En la Nebrija había esta mañana una considerable extinción de las especies de animalia que clasificó Julio Soler. Estos días la biblioteca ha pasado de ser exuberante selva habitada por los más variopintos especimenes a convertirse en florido desierto que sólo unos pocos hollan. Sin embargo, la escasa fauna humana ha tenido una visita inesperada; en realidad, dos visitas imprevistas.
Pío, pío, silbaba un pájaro extraviado en el laberinto, un gorrión perdido que, a pesar de tener diversas ventanas abiertas en exclusiva para él, ha agotado sus fuerzas aleteando, quizá más cómodo bajo el silencioso flujo de aire acondicionado (¿se acondiciona el aire?) que bajo los tortuosos rayos del crüel Febo.
Bzzrrrzz, bzzrrrzz, susurraba una cucaracha aventurera: salida de quién sabe qué oscuros pasadizos subterráneos, corría frenética y suicida por el suelo gris del primer hexágono de la primera centro.
-Papá, papá, mira... Una cucracha... -susurró una niña al descubrir la temeraria incursión del insecto por tan inesperado escenario.
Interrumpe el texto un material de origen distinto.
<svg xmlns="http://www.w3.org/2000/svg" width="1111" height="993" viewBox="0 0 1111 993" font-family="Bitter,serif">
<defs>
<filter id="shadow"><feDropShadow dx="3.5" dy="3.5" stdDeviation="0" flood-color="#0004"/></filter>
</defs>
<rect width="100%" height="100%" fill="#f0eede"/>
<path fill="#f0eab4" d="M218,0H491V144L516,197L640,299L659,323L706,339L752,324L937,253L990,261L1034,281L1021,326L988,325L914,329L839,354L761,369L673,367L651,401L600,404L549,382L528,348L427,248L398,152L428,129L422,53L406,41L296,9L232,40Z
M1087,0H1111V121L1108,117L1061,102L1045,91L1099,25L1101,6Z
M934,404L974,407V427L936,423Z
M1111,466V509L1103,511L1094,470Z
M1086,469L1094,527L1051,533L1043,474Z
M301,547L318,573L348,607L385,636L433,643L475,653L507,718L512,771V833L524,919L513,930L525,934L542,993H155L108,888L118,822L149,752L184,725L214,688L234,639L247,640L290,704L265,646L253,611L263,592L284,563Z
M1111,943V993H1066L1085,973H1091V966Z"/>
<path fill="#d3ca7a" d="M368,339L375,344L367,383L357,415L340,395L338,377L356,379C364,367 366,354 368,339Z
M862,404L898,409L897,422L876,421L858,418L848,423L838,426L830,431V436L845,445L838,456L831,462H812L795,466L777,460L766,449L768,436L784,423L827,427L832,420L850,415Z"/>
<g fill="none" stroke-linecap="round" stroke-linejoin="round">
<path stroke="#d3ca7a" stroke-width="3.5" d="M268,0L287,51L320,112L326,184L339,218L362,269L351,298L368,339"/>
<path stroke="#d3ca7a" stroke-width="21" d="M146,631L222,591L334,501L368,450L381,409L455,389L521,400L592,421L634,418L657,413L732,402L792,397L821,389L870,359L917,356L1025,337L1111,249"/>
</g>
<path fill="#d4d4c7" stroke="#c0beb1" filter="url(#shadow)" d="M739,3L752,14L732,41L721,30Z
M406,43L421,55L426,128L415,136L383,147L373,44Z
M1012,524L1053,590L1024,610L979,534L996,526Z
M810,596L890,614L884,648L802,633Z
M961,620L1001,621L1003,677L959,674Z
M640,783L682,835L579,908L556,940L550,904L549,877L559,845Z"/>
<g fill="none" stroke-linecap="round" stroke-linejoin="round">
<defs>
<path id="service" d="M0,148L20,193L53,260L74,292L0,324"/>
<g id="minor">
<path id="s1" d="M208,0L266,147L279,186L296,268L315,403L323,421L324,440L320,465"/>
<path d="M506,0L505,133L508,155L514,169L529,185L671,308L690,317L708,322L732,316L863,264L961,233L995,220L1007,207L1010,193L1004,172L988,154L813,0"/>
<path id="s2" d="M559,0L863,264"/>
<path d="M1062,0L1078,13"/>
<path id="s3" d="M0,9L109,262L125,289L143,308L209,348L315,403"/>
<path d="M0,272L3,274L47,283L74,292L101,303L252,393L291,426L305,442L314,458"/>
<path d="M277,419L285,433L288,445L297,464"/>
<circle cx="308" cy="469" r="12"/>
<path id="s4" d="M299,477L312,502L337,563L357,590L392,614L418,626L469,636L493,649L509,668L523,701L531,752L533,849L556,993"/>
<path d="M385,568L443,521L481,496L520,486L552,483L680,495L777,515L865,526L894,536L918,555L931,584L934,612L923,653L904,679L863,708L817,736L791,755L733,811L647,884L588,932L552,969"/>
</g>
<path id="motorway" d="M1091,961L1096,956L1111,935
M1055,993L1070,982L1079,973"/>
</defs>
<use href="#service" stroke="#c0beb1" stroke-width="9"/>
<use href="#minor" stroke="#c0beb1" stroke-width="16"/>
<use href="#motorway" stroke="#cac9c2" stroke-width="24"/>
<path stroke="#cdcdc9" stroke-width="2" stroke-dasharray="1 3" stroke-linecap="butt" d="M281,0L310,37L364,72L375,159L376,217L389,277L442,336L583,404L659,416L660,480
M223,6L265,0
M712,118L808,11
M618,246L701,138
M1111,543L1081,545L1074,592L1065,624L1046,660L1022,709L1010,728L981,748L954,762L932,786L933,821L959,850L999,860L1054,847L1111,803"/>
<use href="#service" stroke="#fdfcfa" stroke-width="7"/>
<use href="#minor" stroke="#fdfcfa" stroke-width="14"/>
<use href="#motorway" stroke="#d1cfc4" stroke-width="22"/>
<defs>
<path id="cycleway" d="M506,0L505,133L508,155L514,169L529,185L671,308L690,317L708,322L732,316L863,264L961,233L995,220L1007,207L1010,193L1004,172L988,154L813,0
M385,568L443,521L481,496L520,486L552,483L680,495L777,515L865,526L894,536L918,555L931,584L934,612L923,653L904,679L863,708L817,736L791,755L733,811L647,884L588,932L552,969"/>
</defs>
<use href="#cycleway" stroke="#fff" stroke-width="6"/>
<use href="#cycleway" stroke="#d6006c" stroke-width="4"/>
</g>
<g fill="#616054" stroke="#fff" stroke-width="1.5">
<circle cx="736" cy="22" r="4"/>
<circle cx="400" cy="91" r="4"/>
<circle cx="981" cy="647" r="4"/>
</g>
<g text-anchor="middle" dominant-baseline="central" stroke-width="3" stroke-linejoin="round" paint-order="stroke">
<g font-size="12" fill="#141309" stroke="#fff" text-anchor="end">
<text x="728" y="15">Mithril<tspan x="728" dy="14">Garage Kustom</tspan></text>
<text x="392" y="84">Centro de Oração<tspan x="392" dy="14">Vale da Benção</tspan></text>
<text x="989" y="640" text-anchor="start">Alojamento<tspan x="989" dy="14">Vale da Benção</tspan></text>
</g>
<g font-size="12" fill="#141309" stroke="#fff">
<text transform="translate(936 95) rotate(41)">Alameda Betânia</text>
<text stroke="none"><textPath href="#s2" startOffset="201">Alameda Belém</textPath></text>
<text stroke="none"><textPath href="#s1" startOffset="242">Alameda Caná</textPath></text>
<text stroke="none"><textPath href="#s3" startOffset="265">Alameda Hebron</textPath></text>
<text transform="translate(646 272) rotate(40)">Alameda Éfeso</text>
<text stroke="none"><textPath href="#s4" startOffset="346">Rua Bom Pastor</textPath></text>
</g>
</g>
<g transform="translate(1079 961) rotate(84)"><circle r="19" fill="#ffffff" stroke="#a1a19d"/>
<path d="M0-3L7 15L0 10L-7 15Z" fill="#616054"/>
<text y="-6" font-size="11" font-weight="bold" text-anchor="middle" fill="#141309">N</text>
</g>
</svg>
El padre levantó la vista del periódico, le dijo a su hija algo inaudible para el narrador de esta verdadera, nunca hasta hoy vista y jamás antes contada historia y volvió a atravesar con su mirada los cristales de sus gafas para incrustar su mente en las letras del periódico.
Bzzrrrzz, bzzrrrzz, bajo la atenta y embobada mirada de la niña corría como alma endiablada la cucaracha, sabedora de ser un superviviente del veneno que puebla ese a veces luminoso mundo por el que, sin embargo, sólo suele moverse por la noche, cuando no hay luz.
Jamás volverán a ver la luz, en cambio, otras tres cucarachas cuyos cadáveres yacían, rígidos y patas arriba, en la Hemeroteca.